Wie lange dauert es, bis man zum ersten Mal alleine fliegen darf?
Man braucht im Durchschnitt so zwischen 50 bis 80 Starts. Letzten Endes entscheidet der Fluglehrer, wann man so weit ist.
Wie muss man sich die ersten Alleinflüge vorstellen?
Mit der Seilwinde wird das Segelflugzeug in eine Höhe zwischen 300 und 400 Metern gebracht. Dann dreht man eine Platzrunde, die einige wenige Minuten dauert, um dann wieder zur Landung anzusetzen. Am Anfang kommt es darauf an, die Starts und Landungen zu trainieren. Mit der Thermik zu spielen und die Aufwinde auszunutzen, lernt man erst später.
Was ist am schwierigsten zu erlernen?
Schwierig ist es, die Thermik zu finden. Auch die Landung ist eine Herausforderung, schließlich soll das Flugzeug wieder sanft aufgesetzt werden.
Was ist das Faszinierende am Segelfliegen?
Es ist einfach toll, lautlos dahinzugleiten und dabei die thermischen Aufwinde auszunutzen. Alles und alle sind unter einem.

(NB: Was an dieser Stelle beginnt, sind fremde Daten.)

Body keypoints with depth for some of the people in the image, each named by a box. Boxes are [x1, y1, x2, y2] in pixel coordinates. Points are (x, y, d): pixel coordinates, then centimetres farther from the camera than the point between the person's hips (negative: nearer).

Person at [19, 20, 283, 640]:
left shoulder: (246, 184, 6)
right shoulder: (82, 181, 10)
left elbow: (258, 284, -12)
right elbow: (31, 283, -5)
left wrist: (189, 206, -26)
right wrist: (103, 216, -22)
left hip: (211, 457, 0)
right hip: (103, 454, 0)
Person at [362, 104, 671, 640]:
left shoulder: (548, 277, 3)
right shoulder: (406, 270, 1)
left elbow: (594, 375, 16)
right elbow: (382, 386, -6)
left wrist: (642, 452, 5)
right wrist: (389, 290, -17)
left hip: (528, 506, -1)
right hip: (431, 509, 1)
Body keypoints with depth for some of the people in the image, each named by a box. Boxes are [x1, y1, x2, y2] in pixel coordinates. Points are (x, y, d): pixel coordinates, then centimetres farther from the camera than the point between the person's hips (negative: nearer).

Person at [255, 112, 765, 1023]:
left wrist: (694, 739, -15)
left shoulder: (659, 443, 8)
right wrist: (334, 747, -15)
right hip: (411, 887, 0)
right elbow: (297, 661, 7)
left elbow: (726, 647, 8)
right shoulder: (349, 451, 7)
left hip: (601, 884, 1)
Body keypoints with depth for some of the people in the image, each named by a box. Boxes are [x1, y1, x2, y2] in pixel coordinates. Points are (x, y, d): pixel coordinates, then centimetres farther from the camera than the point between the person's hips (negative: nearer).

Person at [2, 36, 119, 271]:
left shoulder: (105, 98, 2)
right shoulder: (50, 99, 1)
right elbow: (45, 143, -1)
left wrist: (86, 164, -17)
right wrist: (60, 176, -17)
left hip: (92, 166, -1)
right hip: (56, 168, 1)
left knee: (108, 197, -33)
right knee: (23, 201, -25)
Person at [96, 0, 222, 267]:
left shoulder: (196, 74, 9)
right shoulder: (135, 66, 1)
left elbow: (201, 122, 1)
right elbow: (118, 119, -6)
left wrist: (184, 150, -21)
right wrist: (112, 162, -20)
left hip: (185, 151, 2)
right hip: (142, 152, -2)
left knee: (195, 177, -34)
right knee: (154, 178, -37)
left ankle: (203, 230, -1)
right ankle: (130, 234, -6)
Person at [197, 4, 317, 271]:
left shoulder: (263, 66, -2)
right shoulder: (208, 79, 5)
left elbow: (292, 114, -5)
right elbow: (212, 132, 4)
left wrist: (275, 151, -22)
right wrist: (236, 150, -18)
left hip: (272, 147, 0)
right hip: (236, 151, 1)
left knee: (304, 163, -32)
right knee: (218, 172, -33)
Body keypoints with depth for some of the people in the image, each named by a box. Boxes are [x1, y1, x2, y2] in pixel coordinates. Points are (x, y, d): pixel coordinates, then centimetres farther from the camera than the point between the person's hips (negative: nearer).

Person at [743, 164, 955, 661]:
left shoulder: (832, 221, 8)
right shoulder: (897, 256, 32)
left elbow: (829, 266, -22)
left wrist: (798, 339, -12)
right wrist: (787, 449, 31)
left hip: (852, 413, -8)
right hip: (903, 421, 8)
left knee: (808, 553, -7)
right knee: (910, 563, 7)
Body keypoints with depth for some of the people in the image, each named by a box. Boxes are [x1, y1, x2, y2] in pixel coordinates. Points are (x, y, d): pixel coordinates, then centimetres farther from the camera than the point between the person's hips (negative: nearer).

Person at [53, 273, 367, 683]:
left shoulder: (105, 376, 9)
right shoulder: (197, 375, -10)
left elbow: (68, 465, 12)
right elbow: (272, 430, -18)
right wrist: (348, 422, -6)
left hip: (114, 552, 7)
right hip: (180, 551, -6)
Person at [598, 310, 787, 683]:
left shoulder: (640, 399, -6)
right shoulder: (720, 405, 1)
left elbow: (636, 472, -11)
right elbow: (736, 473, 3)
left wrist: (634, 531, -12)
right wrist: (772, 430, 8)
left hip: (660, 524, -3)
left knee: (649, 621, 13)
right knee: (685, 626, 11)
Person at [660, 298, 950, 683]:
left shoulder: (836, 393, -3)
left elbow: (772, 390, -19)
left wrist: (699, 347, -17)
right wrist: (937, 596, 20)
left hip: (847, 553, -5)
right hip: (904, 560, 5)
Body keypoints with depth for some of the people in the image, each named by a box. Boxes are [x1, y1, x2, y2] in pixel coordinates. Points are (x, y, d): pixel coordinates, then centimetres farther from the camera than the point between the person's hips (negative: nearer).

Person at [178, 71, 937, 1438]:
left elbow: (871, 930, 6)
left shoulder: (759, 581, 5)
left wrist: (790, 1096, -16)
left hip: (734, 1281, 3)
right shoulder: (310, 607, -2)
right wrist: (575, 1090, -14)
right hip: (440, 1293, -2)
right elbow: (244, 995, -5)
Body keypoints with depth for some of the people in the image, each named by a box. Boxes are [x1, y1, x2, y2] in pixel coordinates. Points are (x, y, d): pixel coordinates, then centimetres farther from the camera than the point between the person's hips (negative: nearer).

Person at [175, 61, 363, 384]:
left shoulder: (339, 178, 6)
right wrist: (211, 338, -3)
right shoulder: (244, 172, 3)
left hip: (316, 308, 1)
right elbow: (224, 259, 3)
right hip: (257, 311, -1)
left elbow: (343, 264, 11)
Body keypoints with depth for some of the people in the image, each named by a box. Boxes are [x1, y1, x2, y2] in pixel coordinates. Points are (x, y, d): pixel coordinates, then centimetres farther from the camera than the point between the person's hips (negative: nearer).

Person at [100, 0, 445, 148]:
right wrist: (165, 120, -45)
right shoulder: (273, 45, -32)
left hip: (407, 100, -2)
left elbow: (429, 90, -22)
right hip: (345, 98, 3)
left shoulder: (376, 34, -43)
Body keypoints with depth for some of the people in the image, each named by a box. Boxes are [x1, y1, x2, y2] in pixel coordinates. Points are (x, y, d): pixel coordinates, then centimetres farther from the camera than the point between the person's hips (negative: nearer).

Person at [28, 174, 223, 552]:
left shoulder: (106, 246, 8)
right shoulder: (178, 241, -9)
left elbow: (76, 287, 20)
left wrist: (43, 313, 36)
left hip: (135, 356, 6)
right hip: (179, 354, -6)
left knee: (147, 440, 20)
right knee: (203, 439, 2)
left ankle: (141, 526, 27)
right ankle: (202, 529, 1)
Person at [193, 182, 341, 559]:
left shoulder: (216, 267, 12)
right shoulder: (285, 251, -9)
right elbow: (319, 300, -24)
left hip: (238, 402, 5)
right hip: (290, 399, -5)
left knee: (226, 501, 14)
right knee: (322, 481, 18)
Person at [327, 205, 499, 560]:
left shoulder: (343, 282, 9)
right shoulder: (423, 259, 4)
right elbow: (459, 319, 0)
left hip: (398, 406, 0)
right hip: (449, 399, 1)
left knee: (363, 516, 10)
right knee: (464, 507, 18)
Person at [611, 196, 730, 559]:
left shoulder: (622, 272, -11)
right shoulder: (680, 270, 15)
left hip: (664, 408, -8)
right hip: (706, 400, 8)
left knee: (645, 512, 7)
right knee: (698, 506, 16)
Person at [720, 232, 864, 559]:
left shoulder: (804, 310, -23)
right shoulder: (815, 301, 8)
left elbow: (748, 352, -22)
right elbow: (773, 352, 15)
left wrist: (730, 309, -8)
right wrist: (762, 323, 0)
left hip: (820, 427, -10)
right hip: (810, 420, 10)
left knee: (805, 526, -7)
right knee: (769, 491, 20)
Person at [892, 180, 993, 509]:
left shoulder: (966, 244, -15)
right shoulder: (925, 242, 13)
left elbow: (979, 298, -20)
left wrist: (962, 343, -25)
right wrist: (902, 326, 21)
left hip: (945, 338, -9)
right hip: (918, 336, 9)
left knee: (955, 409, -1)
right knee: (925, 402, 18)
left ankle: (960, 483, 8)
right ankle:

Man fühlt sich wie der König der Welt.
Was war der schönste Augenblick eurer bisherigen Segelflug-Karriere?
Linus: Mein erster Thermikflug war gigantisch: 55 Minuten lang in 2000 Metern Höhe!
Franklin: Der erste Alleinflug!
Wie viel Zeit muss man investieren, um das Segelfliegen zu erlernen?
Letzten Sommer waren wir jedes Wochenende auf dem Flugplatz. Im Winter fand der Theorieunterricht statt, dazu muss man natürlich zu Hause noch lernen. Außerdem haben wir im Winter bei den Wartungsarbeiten mitgeholfen.
Welche Kosten sind mit diesem Hobby verbunden?
Für den Erwerb des Flugscheins müssen so zwischen 2000 und 2500 Euro innerhalb von zwei bis drei Jahren investiert werden. Das ist eigentlich sehr günstig, da beim SSV Cham die Fluglehrer alle ehrenamtlich arbeiten. Beinhaltet ist eine einmalige Aufnahmegebühr von 250 Euro für Jugendliche und ein Jahresbeitrag von derzeit 93 Euro. Um die vereinseigenen Flugzeuge nutzen zu können, kann man entweder eine Flatrate von 250 Euro pro Saison bezahlen oder jede Fliegerminute eigens abrechnen (zwölf Euro pro Stunde für den Schulungsdoppelsitzer).
Welche Ziele habt ihr?
Franklin, Linus, Daniel: Wir möchten alle Lufthansa-Piloten werden.
Jonas: Ich möchte noch den Motor-Flugschein machen. Das Fliegen soll aber mein Hobby bleiben.